Matamos o amor 3 vezes

Matamos o amor 3 vezes.

Entre nossos dedos frios e toda a ânsia por sermos amados, entregamos um coração vazio.

A primeira vez ninguém dirá que foi mentira. Menina, os sonhos eram latentes e sua presença me era tão pulsante. Você me era desejo em chama e, por deus, quem negará que nosso amor não sobreviveu ao ápice do mais puro querermos-nos?

Eu era a mais alva essência de te desejar, e fui, minha pequena, fui o chão frio do desconcerto, fui a flâmula que envolve e dilacera todo o tipo de ser amante. E você me foi todo o eco, toda a calmaria, toda a mais casta e sórdida vontade de ser em alguém além de si mesmo. E foi. Foi em mim e em ti. Foi em nós o que nós nunca mais voltaríamos a ser. E eu sei, só eu sei como nunca voltamos. O amor caiu despetalado num chão cru, duro e mal-amado do nosso primeiro não-suportar sermos de mais alguém além de nós mesmos.

E depois fomos torpe. Num ser sujo, eu te amei. Mentira. Porque minhas falas mudas de te amar foram cada vez mais ecos de te precisar. Nada expressou o quão te quis e o pouco que repeti amar-te mais que a mim me matou. Te matou no sufoco de saber que não fui capaz de aceitar que você não me era em corpo, alma e cerne. E o pouco que te tive me matou. Pouco porque te devorar não me bastaria, nem te faria entender como te amei. E almejei despir-te do mundo e, mais do que isso, despir o mundo de você para que, enfim, houvesse rastro do quão precisante eu era. Mesmo sendo numa dor oca, mesmo sendo num vazio extremo, mesmo matando todo o meu eu, fui me costurando em suas entranhas de modo que me deixei ferir satisfeita, pois a dor que me doía vinha de você. Com seu cheiro, olhos e corpo. Com sua alma sangrando em mim, com meu corpo tilintando carências sufocantes que te esmagariam, mas ainda assim, seria pouco pra ser em você. O amor desceu entre minhas pernas e escorreu pelo chão. Como numa lágrima dolorida, matamos o amor no silêncio do exagero.

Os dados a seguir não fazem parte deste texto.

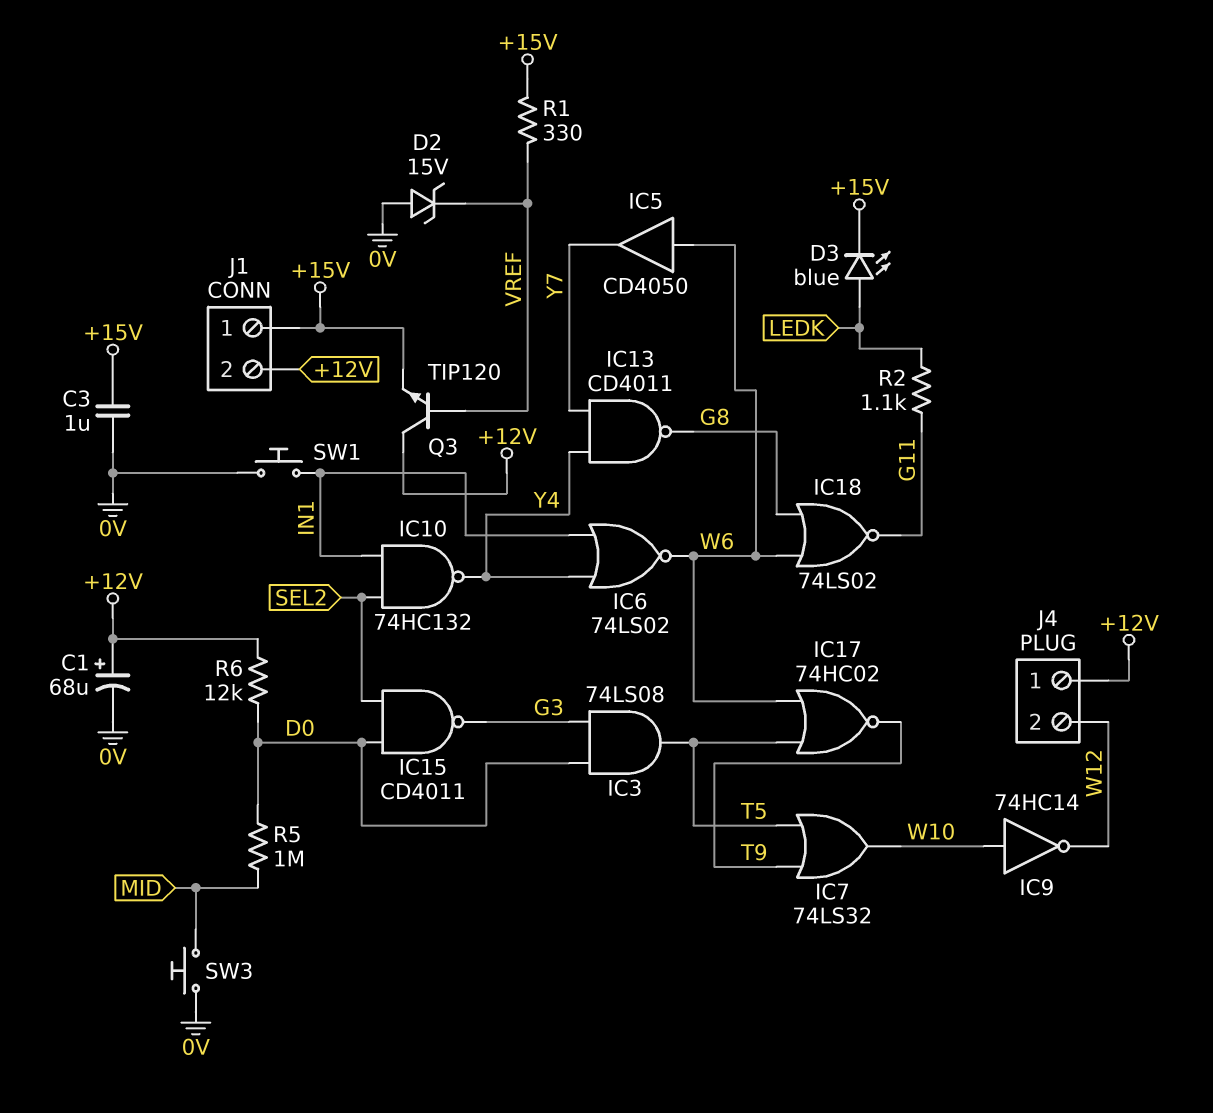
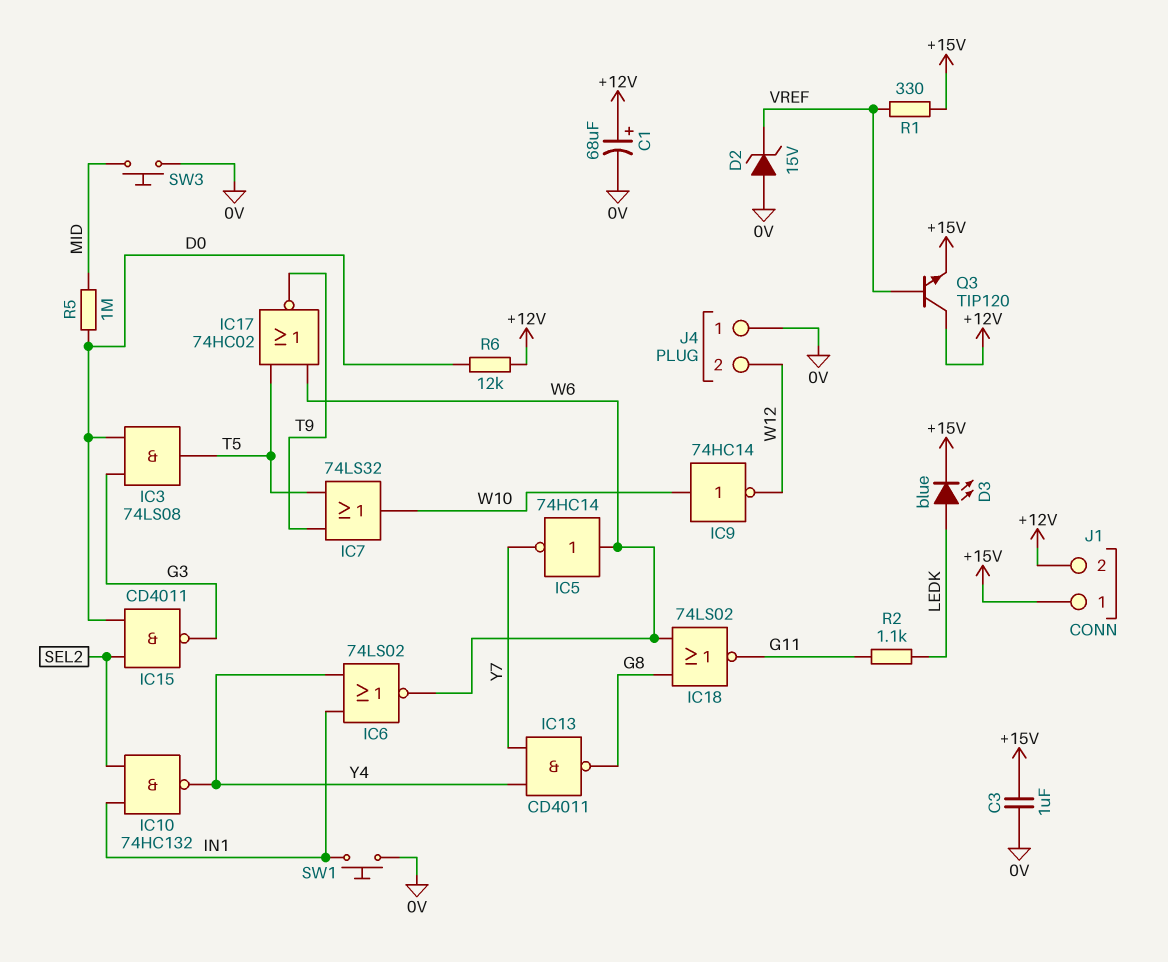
IC5: buffer CD4050 (in W6, out Y7) -> NOT 74HC14 (in W6, out Y7)
J4 pin 1: +12V -> 0V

Por fim, meu medo de me ser pouco, fez com que eu me sufocasse em você. E o medo de me ser muito me afastou para evitar que você fugisse. Como se houvesse saída. Eu tentei me ser presente nas ausências e não me deixar perder de vista. Bem como tentei ser um espaço maior nas faltas, de modo que não te roubasse o ar, mas ainda assim morri sufocada no meu próprio ato. E não sabendo mais o que ser, nem como ser, eu tive um medo danado de te deixar. Sabendo que eu fui ficando tão você, me precisando tanto de sua pele quente, seus olhos doces e todos os passos seguros que sabia dar ao seu lado, eu me fui privação. Entende, pequena, entende que precisei ser tudo o que nos corroeu, precisei ser o que escapou por entre os dedos e olhos, ser os mais dilacerantes elos para, enfim, saber se era mesmo alguma coisa.

E nós matamos o amor mais três vezes.

Matamos ao negarmos, aceitarmos e vivermos. Matamos por querermos ter sido mais palavra, mais toque, mais chegada. Matamos quando fomos partidas, ecos, medos e fugas. E ao não sermos mais nada. Ao sermos exatamente isso de amarmos um ao outro. De querer ser esse ser amante que, por deus, ama mais do que a si mesmo. E eu fui quem sentiu até a última medida, se é que se pode haver medida para o amor. Mas, me diz, se eu pude me ser tão você, e você tão eu, sordidamente eu, por que o amor corroeu nossos laços? E não que o amor acabou, nada disso! Mas, diz minha pequena, como a gente aceita que ele dorme num chão duro e frio, apenas pelo desconforto de nos berrarmos que ama-se mais do que vive-se, e que te amo mais do que suporto, e que te distancio mais do que aceito, e que, por fim, me agonizo mais do que sobrevivo contigo? Me diz como deito nesse chão frio da indiferença, ainda que eu morra junto, entre pedaços seus que não me cobrem, não me servem. Ainda que seus buracos já não sejam preenchidos com minhas agonias, ainda que a paz que me rouba não te seja repleta. Ainda que o amor arda nos nossos dedos, me diz como me livro desse ser amante que corrompe o que não sou capaz de acreditar: o que te sinto é um necessitante querer-te mais que a mim, mais que suporto, mais que sei lidar. Então, de mim, te digo: me dou.